WHAT IS NEEDED
The records that follow are to be repeated exactly, with no pictures carried over.

RECORDS TO PROCESS

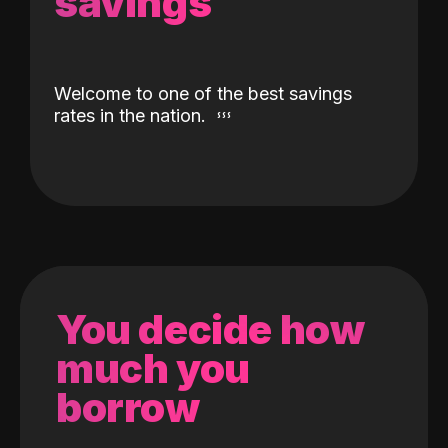
savings
Welcome to one of the best savings
rates in the nation.
You decide how
much you
borrow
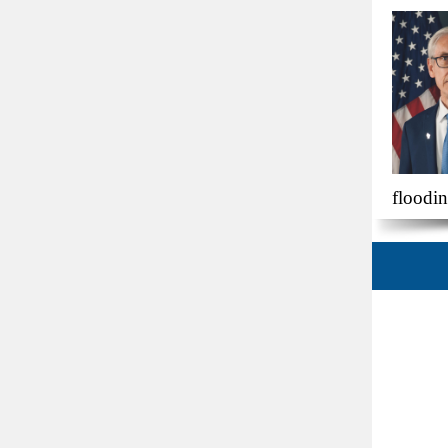
floodi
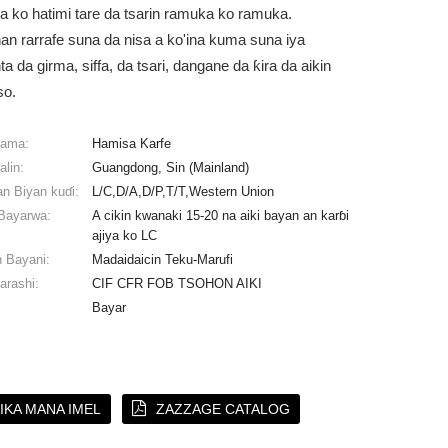
a ko hatimi tare da tsarin ramuka ko ramuka.
n rarrafe suna da nisa a ko'ina kuma suna iya
 da girma, siffa, da tsari, dangane da ƙira da aikin
so.
lama:
Hamisa Karfe
alin:
Guangdong, Sin (Mainland)
n Biyan kuɗi:
L/C,D/A,D/P,T/T,Western Union
Bayarwa:
A cikin kwanaki 15-20 na aiki bayan an karɓi
ajiya ko LC
 Bayani:
Madaidaicin Teku-Marufi
arashi:
CIF CFR FOB TSOHON AIKI
Bayar
IKA MANA IMEL
ZAZZAGE CATALOG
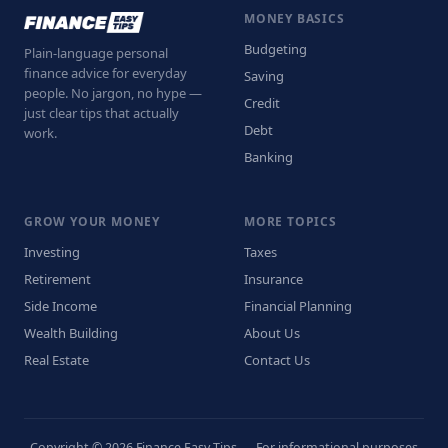
MONEY BASICS
Budgeting
Plain-language personal
finance advice for everyday
Saving
people. No jargon, no hype —
Credit
just clear tips that actually
Debt
work.
Banking
GROW YOUR MONEY
MORE TOPICS
Investing
Taxes
Retirement
Insurance
Side Income
Financial Planning
Wealth Building
About Us
Real Estate
Contact Us
Copyright © 2026 Finance Easy Tips — For informational purposes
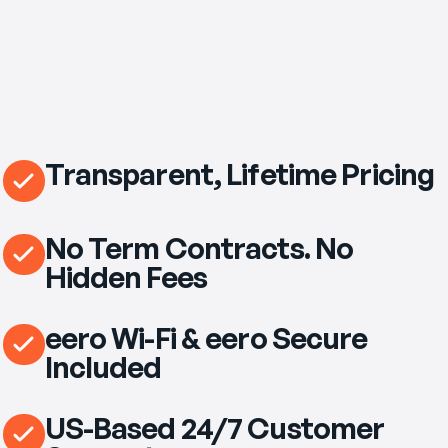
Transparent, Lifetime Pricing
No Term Contracts. No
Hidden Fees
eero Wi-Fi & eero Secure
Included
US-Based 24/7 Customer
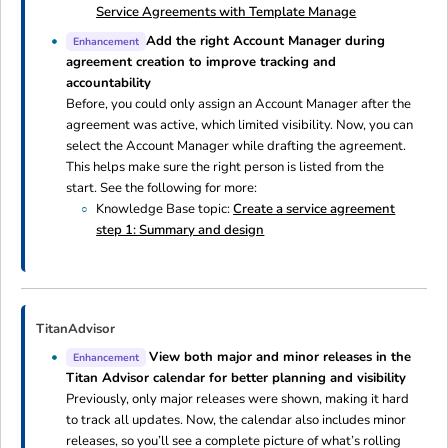
Service Agreements with Template Manage
Add the right Account Manager during
Enhancement
agreement creation to improve tracking and
accountability
Before, you could only assign an Account Manager after the
agreement was active, which limited visibility. Now, you can
select the Account Manager while drafting the agreement.
This helps make sure the right person is listed from the
start. See the following for more:
Knowledge Base topic:
Create a service agreement
step 1: Summary and design
TitanAdvisor
View both major and minor releases in the
Enhancement
Titan Advisor calendar for better planning and visibility
Previously, only major releases were shown, making it hard
to track all updates. Now, the calendar also includes minor
releases, so you’ll see a complete picture of what’s rolling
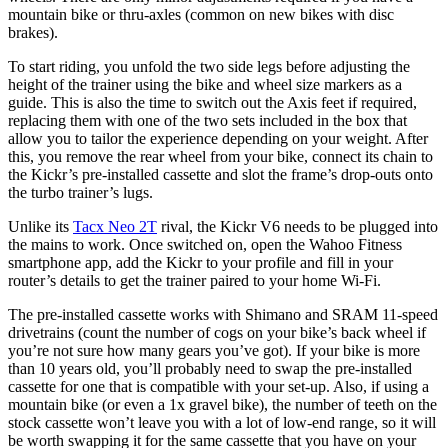
mountain bike or thru-axles (common on new bikes with disc
brakes).
To start riding, you unfold the two side legs before adjusting the
height of the trainer using the bike and wheel size markers as a
guide. This is also the time to switch out the Axis feet if required,
replacing them with one of the two sets included in the box that
allow you to tailor the experience depending on your weight. After
this, you remove the rear wheel from your bike, connect its chain to
the Kickr’s pre-installed cassette and slot the frame’s drop-outs onto
the turbo trainer’s lugs.
Unlike its
Tacx Neo 2T
rival, the Kickr V6 needs to be plugged into
the mains to work. Once switched on, open the Wahoo Fitness
smartphone app, add the Kickr to your profile and fill in your
router’s details to get the trainer paired to your home Wi-Fi.
The pre-installed cassette works with Shimano and SRAM 11-speed
drivetrains (count the number of cogs on your bike’s back wheel if
you’re not sure how many gears you’ve got). If your bike is more
than 10 years old, you’ll probably need to swap the pre-installed
cassette for one that is compatible with your set-up. Also, if using a
mountain bike (or even a 1x gravel bike), the number of teeth on the
stock cassette won’t leave you with a lot of low-end range, so it will
be worth swapping it for the same cassette that you have on your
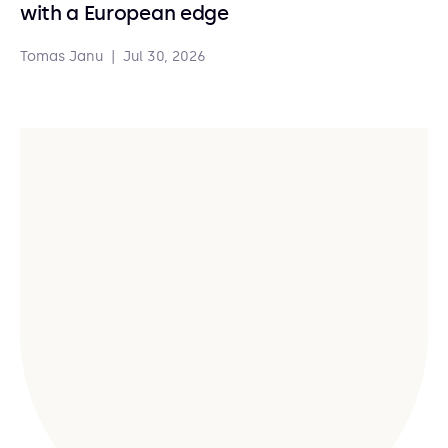
with a European edge
Tomas Janu
|
Jul 30, 2026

REPLY
savings
Welcome to one of the best savings
rates in the nation.
You decide how
much you
borrow
floodi
a ko hatimi tare da tsarin ramuka ko ramuka.
n rarrafe suna da nisa a ko'ina kuma suna iya
 da girma, siffa, da tsari, dangane da ƙira da aikin
so.
lama:
Hamisa Karfe
alin:
Guangdong, Sin (Mainland)
n Biyan kuɗi:
L/C,D/A,D/P,T/T,Western Union
Bayarwa:
A cikin kwanaki 15-20 na aiki bayan an karɓi
ajiya ko LC
 Bayani:
Madaidaicin Teku-Marufi
arashi:
CIF CFR FOB TSOHON AIKI
Bayar
IKA MANA IMEL
ZAZZAGE CATALOG
MONEY BASICS
Budgeting
Plain-language personal
finance advice for everyday
Saving
people. No jargon, no hype —
Credit
just clear tips that actually
Debt
work.
Banking
GROW YOUR MONEY
MORE TOPICS
Investing
Taxes
Retirement
Insurance
Side Income
Financial Planning
Wealth Building
About Us
Real Estate
Contact Us
Copyright © 2026 Finance Easy Tips — For informational purposes
Transparent, Lifetime Pricing
No Term Contracts. No
Hidden Fees
eero Wi-Fi & eero Secure
Included
US-Based 24/7 Customer
Service Agreements with Template Manage
Add the right Account Manager during
Enhancement
agreement creation to improve tracking and
accountability
Before, you could only assign an Account Manager after the
agreement was active, which limited visibility. Now, you can
select the Account Manager while drafting the agreement.
This helps make sure the right person is listed from the
start. See the following for more:
Knowledge Base topic:
Create a service agreement
step 1: Summary and design
TitanAdvisor
View both major and minor releases in the
Enhancement
Titan Advisor calendar for better planning and visibility
Previously, only major releases were shown, making it hard
to track all updates. Now, the calendar also includes minor
releases, so you’ll see a complete picture of what’s rolling
mountain bike or thru-axles (common on new bikes with disc
brakes).
To start riding, you unfold the two side legs before adjusting the
height of the trainer using the bike and wheel size markers as a
guide. This is also the time to switch out the Axis feet if required,
replacing them with one of the two sets included in the box that
allow you to tailor the experience depending on your weight. After
this, you remove the rear wheel from your bike, connect its chain to
the Kickr’s pre-installed cassette and slot the frame’s drop-outs onto
the turbo trainer’s lugs.
Unlike its
Tacx Neo 2T
rival, the Kickr V6 needs to be plugged into
the mains to work. Once switched on, open the Wahoo Fitness
smartphone app, add the Kickr to your profile and fill in your
router’s details to get the trainer paired to your home Wi-Fi.
The pre-installed cassette works with Shimano and SRAM 11-speed
drivetrains (count the number of cogs on your bike’s back wheel if
you’re not sure how many gears you’ve got). If your bike is more
than 10 years old, you’ll probably need to swap the pre-installed
cassette for one that is compatible with your set-up. Also, if using a
mountain bike (or even a 1x gravel bike), the number of teeth on the
stock cassette won’t leave you with a lot of low-end range, so it will
be worth swapping it for the same cassette that you have on your
with a European edge
Tomas Janu
|
Jul 30, 2026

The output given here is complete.